In October last year, Mrs Palmer, 51, discovered three lumps, two in one breast and one in the other while taking a bath.
She went to her GP and was referred the following day to consultant surgeon and breast care specialist, Murid Chaudary at Spire Bushey Hospital.
Mrs Palmer, of Bovingdon Crescent, Garston, said: "I’d check my body from time-to-time, but not that regularly.
"When I discovered the lumps, I was worried, but I had a feeling that it could be cancer, I just knew, so I wasn’t that surprised when I was told."
The mother-of-two underwent a mammogram, a biopsy and an ultrasound, which highlighted that in her left breast she had a benign tumour and fatty tissue, and in her right, breast cancer.
She attended scans and tests regularly, visiting the hospital 11 times in the first two weeks after diagnosis.
Her treatment plan involved a lumpectomy, followed by six rounds of chemotherapy and three and a half weeks of radiotherapy, but despite this she continued to work throughout her treatment.
Mrs Palmer underwent planned breast surgery consisting of a lumpectomy and sentinel node biopsy, which resulted in complete microscopic clearance of her tumour.
The sentinel node biopsy involves the surgeon injecting a radioactive substance and/or a blue dye to detect the first lymph node (the sentinel node) that the cancer is most likely to spread to. The sentinel node is removed and examined in the laboratory for cancer cells.

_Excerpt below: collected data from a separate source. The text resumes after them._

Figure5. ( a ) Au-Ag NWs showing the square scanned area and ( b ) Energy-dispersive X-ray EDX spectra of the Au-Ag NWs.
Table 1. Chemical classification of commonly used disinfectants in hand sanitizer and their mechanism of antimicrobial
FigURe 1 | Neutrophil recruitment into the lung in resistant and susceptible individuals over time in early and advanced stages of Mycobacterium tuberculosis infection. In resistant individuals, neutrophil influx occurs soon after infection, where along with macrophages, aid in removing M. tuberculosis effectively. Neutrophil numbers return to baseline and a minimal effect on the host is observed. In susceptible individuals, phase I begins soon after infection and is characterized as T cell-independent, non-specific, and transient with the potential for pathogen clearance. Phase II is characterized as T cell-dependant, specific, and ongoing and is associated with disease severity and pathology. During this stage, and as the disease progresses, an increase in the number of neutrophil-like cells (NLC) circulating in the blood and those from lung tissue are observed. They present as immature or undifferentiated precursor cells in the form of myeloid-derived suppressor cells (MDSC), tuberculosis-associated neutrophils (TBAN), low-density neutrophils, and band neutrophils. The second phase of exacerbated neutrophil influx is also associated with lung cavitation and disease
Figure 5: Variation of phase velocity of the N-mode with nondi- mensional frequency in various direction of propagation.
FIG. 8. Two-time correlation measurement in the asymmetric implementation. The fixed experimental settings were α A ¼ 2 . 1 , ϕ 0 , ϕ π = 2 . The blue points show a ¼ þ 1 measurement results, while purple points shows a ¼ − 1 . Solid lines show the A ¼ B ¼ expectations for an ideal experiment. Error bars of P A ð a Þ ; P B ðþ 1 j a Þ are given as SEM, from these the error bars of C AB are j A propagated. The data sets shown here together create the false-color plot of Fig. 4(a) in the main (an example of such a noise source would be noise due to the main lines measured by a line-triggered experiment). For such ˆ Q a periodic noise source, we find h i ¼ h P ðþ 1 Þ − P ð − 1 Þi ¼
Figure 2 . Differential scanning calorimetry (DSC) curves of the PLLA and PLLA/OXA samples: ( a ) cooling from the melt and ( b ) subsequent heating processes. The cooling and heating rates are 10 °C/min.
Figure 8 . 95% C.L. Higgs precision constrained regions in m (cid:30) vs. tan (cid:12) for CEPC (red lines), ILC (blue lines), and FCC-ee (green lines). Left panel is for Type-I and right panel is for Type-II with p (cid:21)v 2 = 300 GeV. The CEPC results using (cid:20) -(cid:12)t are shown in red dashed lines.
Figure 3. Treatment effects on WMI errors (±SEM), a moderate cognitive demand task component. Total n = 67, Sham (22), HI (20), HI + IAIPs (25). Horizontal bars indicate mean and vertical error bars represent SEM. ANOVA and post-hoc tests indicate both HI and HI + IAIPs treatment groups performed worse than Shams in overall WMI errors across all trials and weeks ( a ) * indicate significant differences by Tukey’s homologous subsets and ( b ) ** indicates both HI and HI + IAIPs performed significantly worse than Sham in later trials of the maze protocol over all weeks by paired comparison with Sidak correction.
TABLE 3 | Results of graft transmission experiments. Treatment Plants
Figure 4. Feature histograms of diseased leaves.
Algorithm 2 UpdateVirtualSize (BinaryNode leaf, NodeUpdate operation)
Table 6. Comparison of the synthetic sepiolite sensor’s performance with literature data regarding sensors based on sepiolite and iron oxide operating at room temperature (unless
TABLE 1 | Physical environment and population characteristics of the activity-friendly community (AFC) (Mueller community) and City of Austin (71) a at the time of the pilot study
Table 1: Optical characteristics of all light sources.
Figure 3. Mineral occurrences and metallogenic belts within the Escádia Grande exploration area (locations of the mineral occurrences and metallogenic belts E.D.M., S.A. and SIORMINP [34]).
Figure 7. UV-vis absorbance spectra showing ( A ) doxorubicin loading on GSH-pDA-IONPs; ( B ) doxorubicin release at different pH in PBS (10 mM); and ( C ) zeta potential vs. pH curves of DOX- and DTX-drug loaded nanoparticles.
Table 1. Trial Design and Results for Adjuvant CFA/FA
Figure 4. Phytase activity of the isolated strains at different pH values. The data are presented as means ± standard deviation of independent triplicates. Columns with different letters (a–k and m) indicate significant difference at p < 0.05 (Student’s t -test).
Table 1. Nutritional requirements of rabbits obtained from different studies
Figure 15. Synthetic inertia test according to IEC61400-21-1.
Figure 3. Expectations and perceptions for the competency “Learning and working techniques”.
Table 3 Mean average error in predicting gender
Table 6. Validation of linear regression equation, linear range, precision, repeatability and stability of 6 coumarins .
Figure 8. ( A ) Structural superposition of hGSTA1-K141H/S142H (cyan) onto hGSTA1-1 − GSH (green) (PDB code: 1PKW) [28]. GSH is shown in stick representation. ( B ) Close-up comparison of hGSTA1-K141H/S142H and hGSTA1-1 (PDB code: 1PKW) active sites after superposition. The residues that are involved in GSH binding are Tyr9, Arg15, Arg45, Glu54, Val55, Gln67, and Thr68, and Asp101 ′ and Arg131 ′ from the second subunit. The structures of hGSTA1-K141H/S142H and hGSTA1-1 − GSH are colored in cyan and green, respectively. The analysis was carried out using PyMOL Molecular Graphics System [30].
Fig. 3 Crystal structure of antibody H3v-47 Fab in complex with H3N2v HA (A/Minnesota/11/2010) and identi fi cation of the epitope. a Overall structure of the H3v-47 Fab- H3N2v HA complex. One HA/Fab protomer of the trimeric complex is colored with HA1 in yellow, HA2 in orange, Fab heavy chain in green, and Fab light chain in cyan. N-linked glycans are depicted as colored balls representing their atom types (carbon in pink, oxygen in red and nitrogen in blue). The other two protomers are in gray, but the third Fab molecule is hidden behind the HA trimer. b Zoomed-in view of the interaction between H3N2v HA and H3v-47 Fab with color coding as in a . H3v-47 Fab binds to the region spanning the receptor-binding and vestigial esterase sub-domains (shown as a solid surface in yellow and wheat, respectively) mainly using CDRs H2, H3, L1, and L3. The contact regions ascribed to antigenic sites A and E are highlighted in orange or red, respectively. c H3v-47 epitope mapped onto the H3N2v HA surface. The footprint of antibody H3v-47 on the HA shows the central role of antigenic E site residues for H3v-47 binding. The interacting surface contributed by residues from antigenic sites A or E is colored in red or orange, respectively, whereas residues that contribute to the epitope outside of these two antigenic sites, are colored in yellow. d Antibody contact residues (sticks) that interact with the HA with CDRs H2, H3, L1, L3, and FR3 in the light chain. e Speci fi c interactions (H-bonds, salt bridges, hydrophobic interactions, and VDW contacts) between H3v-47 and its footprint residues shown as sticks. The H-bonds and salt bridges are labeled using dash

She experienced side effects of cancer treatment which included nausea and hair loss, and to begin with she found losing her hair extremely upsetting; crying for three days. However, she enjoyed experimenting with different wigs and this helped her to get some confidence back.
From diagnosis and throughout treatment, Marion says her friends, family and workmates have been a fantastic support. She will be taking medication until April next year, but her hair is slowly growing back and Marion is feeling positive about her future.
She said: "If I had just relied on the mammogram, the breast cancer would have gone undetected, it was pretty hidden.
"But the bioposy and ultrasound did detect it. Apart from advising women to check their bodies regularly I would say, if you think something is wrong, then push the doctors to delve further.
"As I said, the mammogram, which usually detects cancerous tissue, didn’t find mine. But it was the biopsy that helped essentially save my life."